Whether financial, political, or social -- data's true power lies in its ability to answer "What's the weather like as we approach the equator?"
Created a Python script to visualize the weather of 500+ cities across the world of varying distance from the equator. Utilized a Python library, the OpenWeatherMap API, to create a representative model of weather across world cities. Created a series of scatter plots to showcase the following relationships:
- Temperature (F) vs. Latitude
- Humidity (%) vs. Latitude
- Cloudiness (%) vs. Latitude
- Wind Speed (mph) vs. Latitude
For the second requirement did a linear regression on each relationship, only this time separating them into Northern Hemisphere (greater than or equal to 0 degrees latitude) and Southern Hemisphere (less than 0 degrees latitude):
- Northern Hemisphere - Temperature (F) vs. Latitude
- Southern Hemisphere - Temperature (F) vs. Latitude
- Northern Hemisphere - Humidity (%) vs. Latitude
- Southern Hemisphere - Humidity (%) vs. Latitude
- Northern Hemisphere - Cloudiness (%) vs. Latitude
- Southern Hemisphere - Cloudiness (%) vs. Latitude
- Northern Hemisphere - Wind Speed (mph) vs. Latitude
- Southern Hemisphere - Wind Speed (mph) vs. Latitude
Used jupyter-gmaps and the Google Places API for this part.

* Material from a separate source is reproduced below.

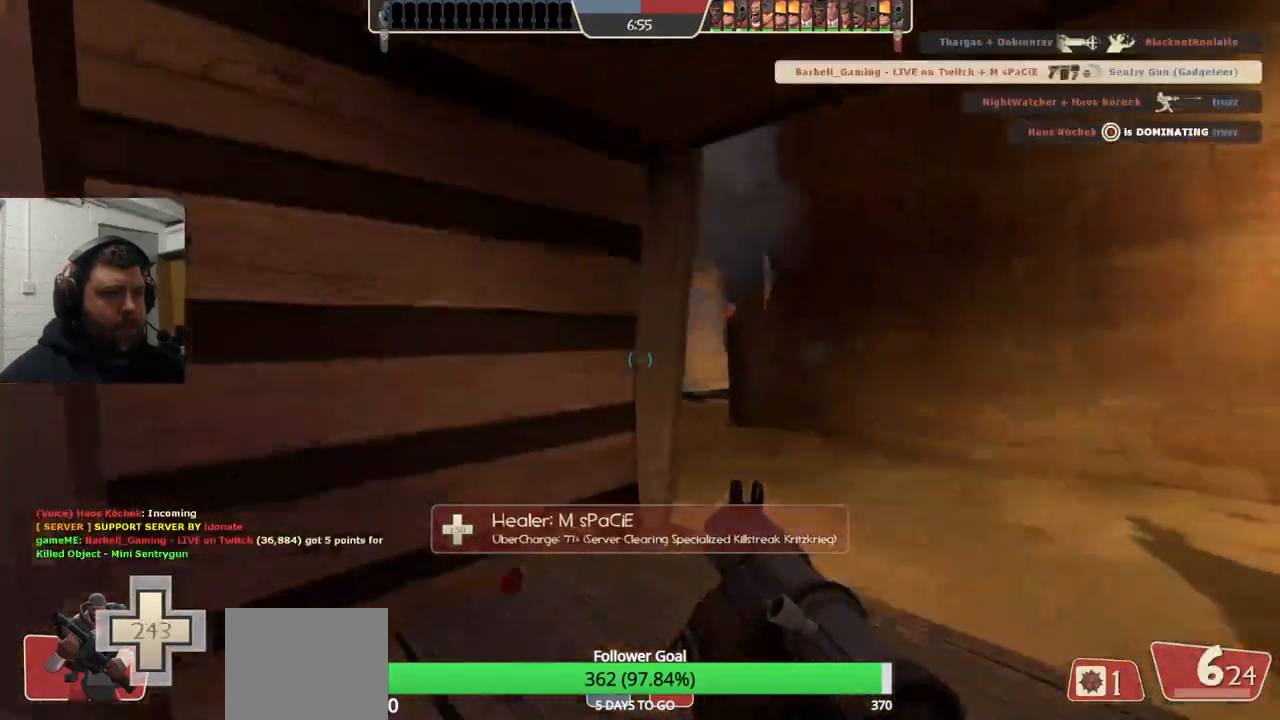
{"buttons": ["R2"], "left_stick": "down", "right_stick": "center", "events": [[17, "R2", "up"], [333, "left_stick", "center"], [417, "left_stick", "down"], [467, "R2", "down"]]}
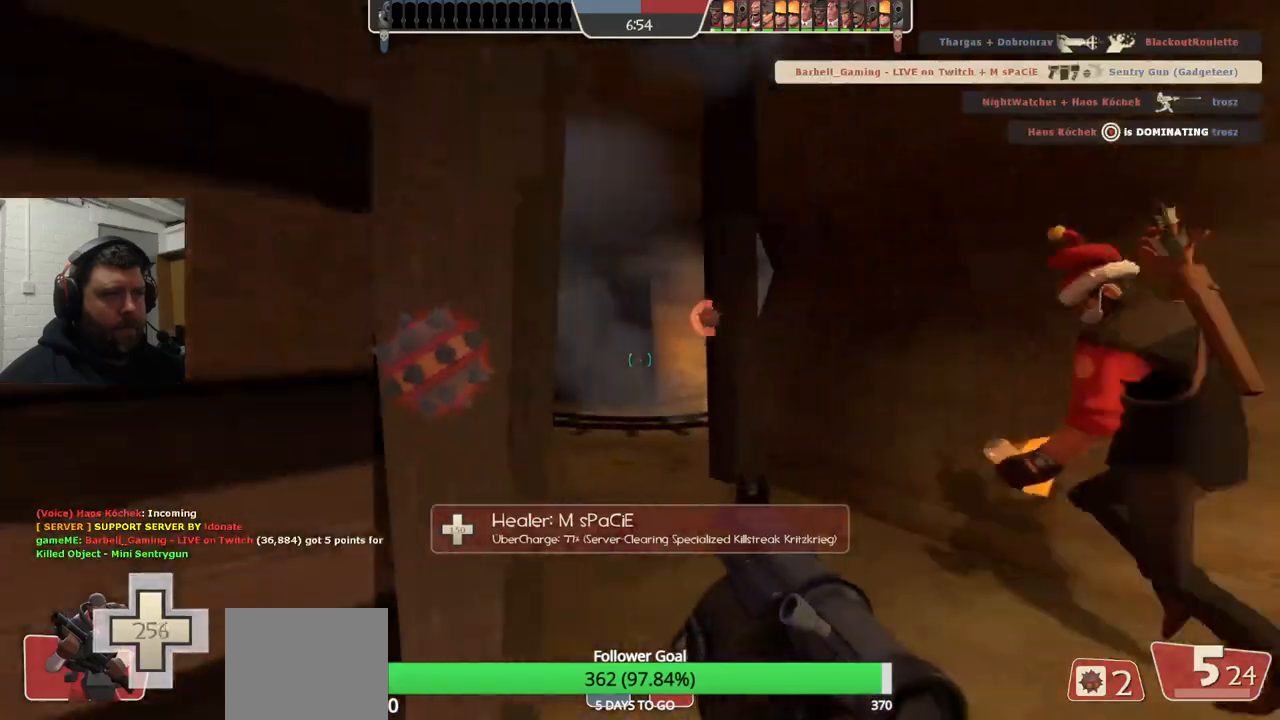
{"buttons": ["R2"], "left_stick": "up", "right_stick": "center", "events": [[50, "R2", "up"], [100, "R2", "down"], [217, "R2", "up"], [300, "left_stick", "center"], [417, "R2", "down"], [417, "left_stick", "up"]]}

- Created a heat map that displays the humidity for every city from the part I.
- Narrow down the DataFrame to find the ideal weather condition.
- A max temperature lower than 80 degrees but higher than 70.

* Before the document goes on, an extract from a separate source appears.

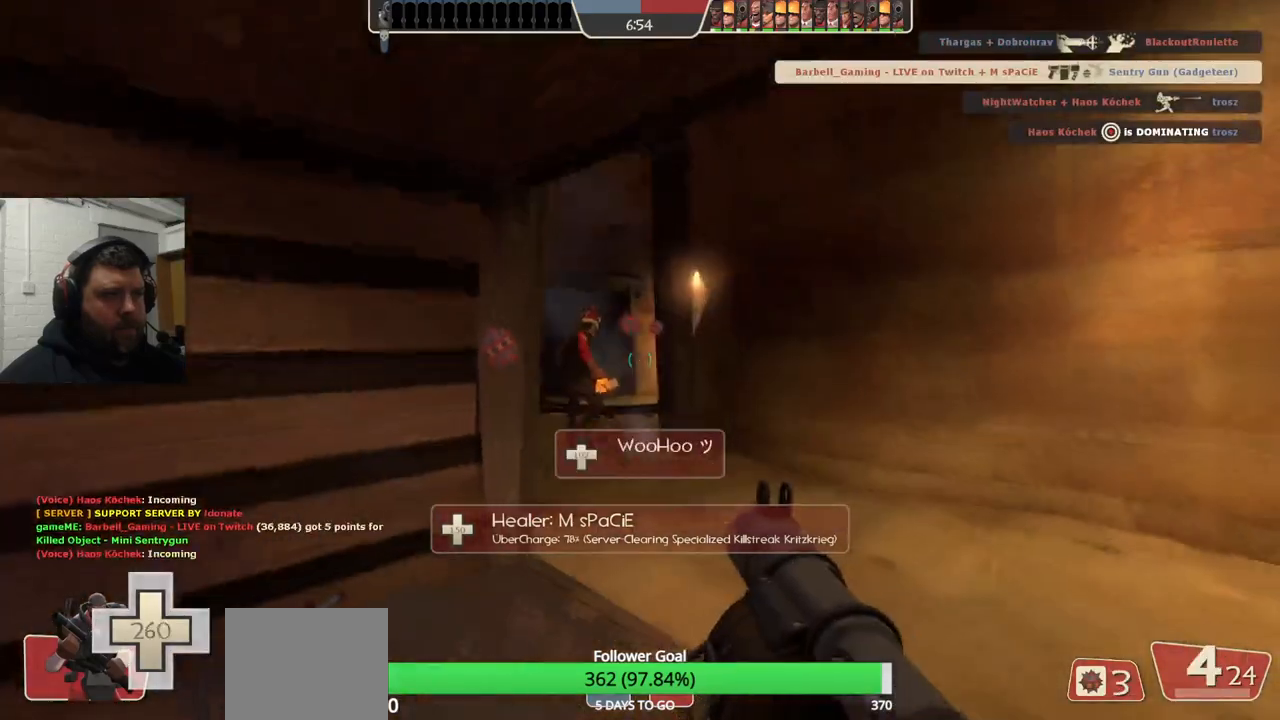
{"buttons": ["R2"], "left_stick": "down", "right_stick": "center", "events": [[17, "R2", "up"], [100, "left_stick", "center"], [133, "R2", "down"], [200, "R2", "up"], [267, "R2", "down"], [300, "left_stick", "down"], [350, "R2", "up"], [417, "R2", "down"]]}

- Wind speed less than 10 mph.
- Zero cloudiness.
- Used Google Places API to find the first hotel for each city located within 5000 meters of the coordinates.
- Plotted the hotels on top of the humidity heatmap with each pin containing the Hotel Name, City, and Country.
Jupyter Notebook, Pandas, Matplotlib, API, Python libraries, Gmaps, Openweather API, Google Places API.